L’azzardo antieuropeo
tra minacce e obiettivi

Emorragia degli investimenti esteri sul debito pubblico italiano, innalzamento dello spread, (quasi certo) declassamento del rating appena sopra la soglia oltrepassata la quale i nostri Btp diventerebbero titoli spazzatura, fine del quantitative easing, bagliori di default: tra danni procurati e rischi in agguato il governo Conte avrebbe di che preoccuparsi, e non poco. Come non bastasse, è stato fatto oggetto d’inviti pressanti a usare cautela nel far ricorso al deficit da parte di un po’ tutte le autorità istituzionali, nazionali ed internazionali: dalla presidenza della Repubblica alla Banca d’Italia, dalla Bce all’Ecofin, per non dire della Commissione Europea. Eppure, Salvini e Di Maio proseguono imperterriti nel richieder fondi a debito pur di finanziare le loro promesse elettorali.

Inutile girarci attorno, c’è una domanda che aleggia nel confronto politico di questi giorni e che tutti cercano di scansare perché troppo allarmante: l’abbandono dell’euro è per Lega e M5S una minaccia da brandire al cospetto degli avversari o un obiettivo da perseguire? O tutte le due cose insieme?

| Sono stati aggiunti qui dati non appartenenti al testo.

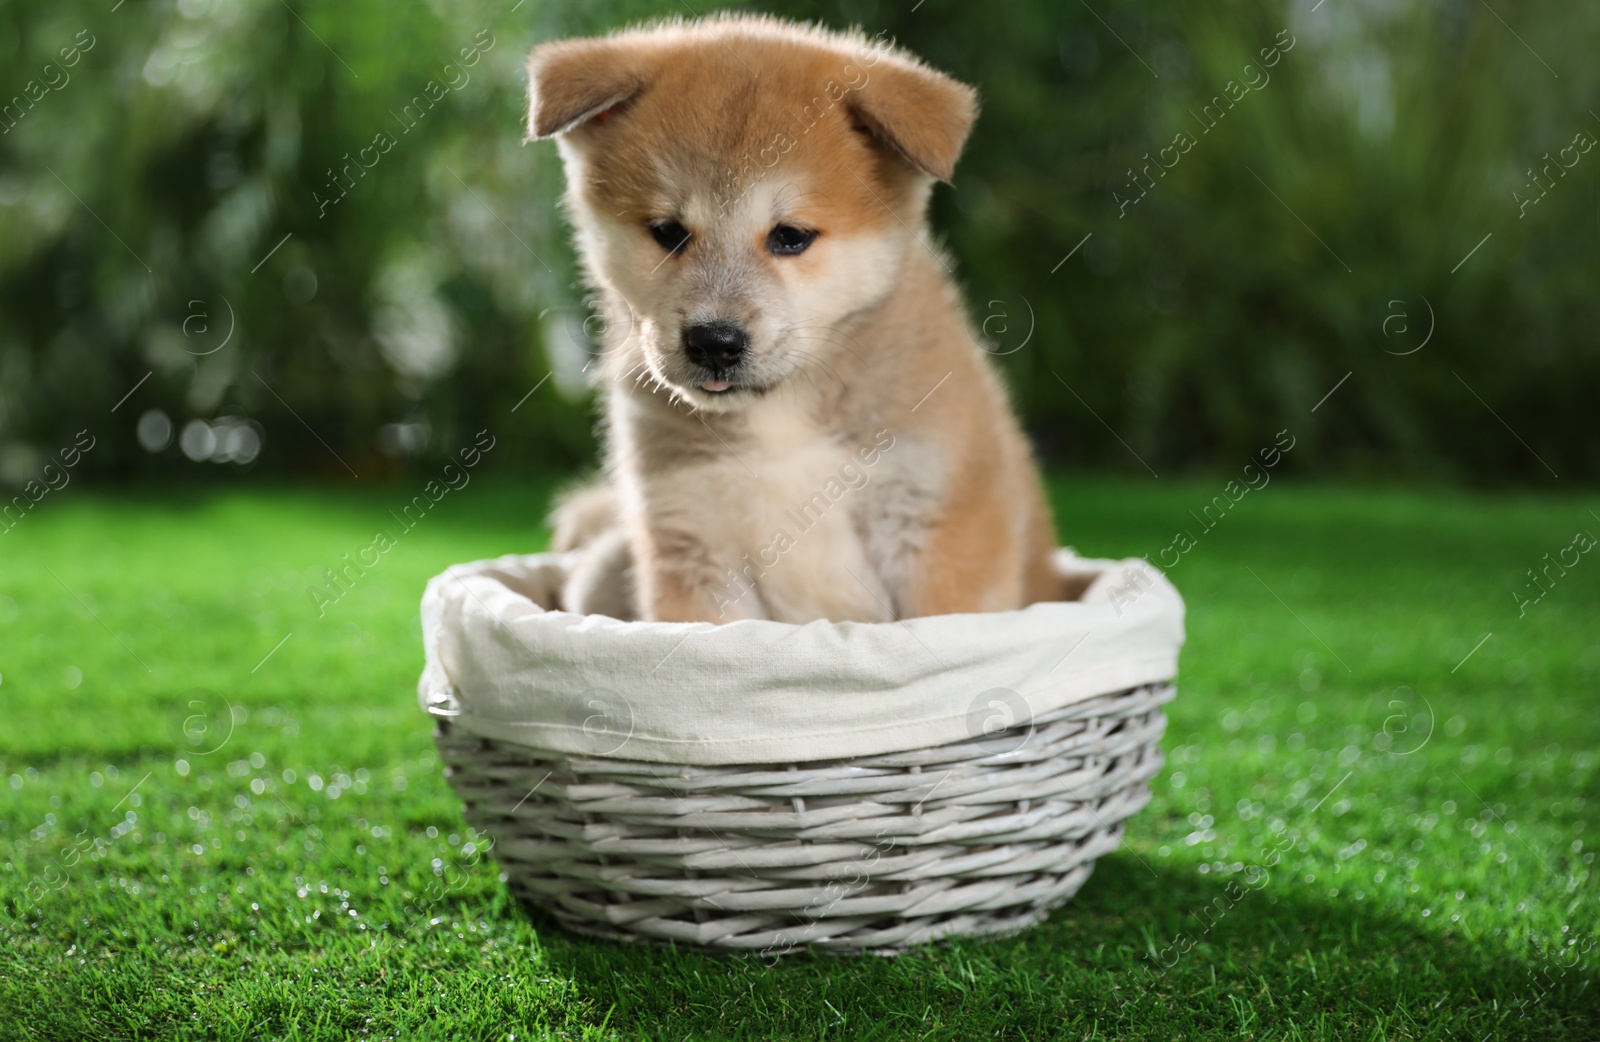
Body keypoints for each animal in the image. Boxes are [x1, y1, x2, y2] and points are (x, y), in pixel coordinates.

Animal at [531, 16, 1068, 624]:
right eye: (668, 232)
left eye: (790, 236)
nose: (714, 342)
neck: (784, 418)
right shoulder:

Nel senso che, se con la minaccia i giallo-verdi non ottengono il placet dell’Ue e una certa benevolenza dei mercati, sarebbero decisi a riportare in vita la vecchia lira, costi quel che costi.

In altri tempi una minaccia del genere sarebbe stata un’arma spuntata. Non oggi. I populisti di tutta Europa hanno il vento in poppa e si aspettano dalle prossime elezioni un gran ribaltone nei vertici di Bruxelles che porti all’abbandono dell’austerity. Ci fanno ancor più conto i populisti di casa nostra.

Forti del 60% e più di consensi, non temono, anzi sarebbero ben contenti di fare un ricorso anticipato alle urne, sicuri di incassare il pieno di voti. Infine, godono di un vantaggio insperato: l’opposizione è più liquida, che di più non si può.

Ovviamente, una minaccia è sempre una minaccia, il che comporta anche un azzardo. Può sempre darsi che i conti non tornino o che intervenga un incidente di troppo a rovinare le cose. Per esempio, un declassamento del rating che faccia scappare i creditori del debito pubblico italiano. Uno spread che schizzi a 400: livello intollerabile per le nostre finanze. Una crescita che non cresca dall’1% previsto all’1,6% sperato.

Non è detto poi che tutti nella maggioranza giallo-verde rifuggano dall’idea di abbandonare di proposito l’euro. È, questa, una vecchia suggestione coltivata dai grillini. Da parte loro, non più tardi di una settimana fa i leghisti tramite il presidente della Commissione bilancio della Camera, Claudio Borghi, non han mancato di auspicare il ritorno alla lira.

Difficile, in conclusione, dire se siamo in presenza di una minaccia agitata solo per condurre la trattativa al rialzo o del proposito espresso di attuare il famoso Piano B del ministro Savona (l’equivalente di Italexit) che trovano conveniente fingere di subire. Sono troppe le variabili in gioco e non ci aiuta certo a sciogliere il quesito il continuo ondeggiamento dei vari leader giallo-verdi che fanno a gara a smentirsi l’un con l’altro.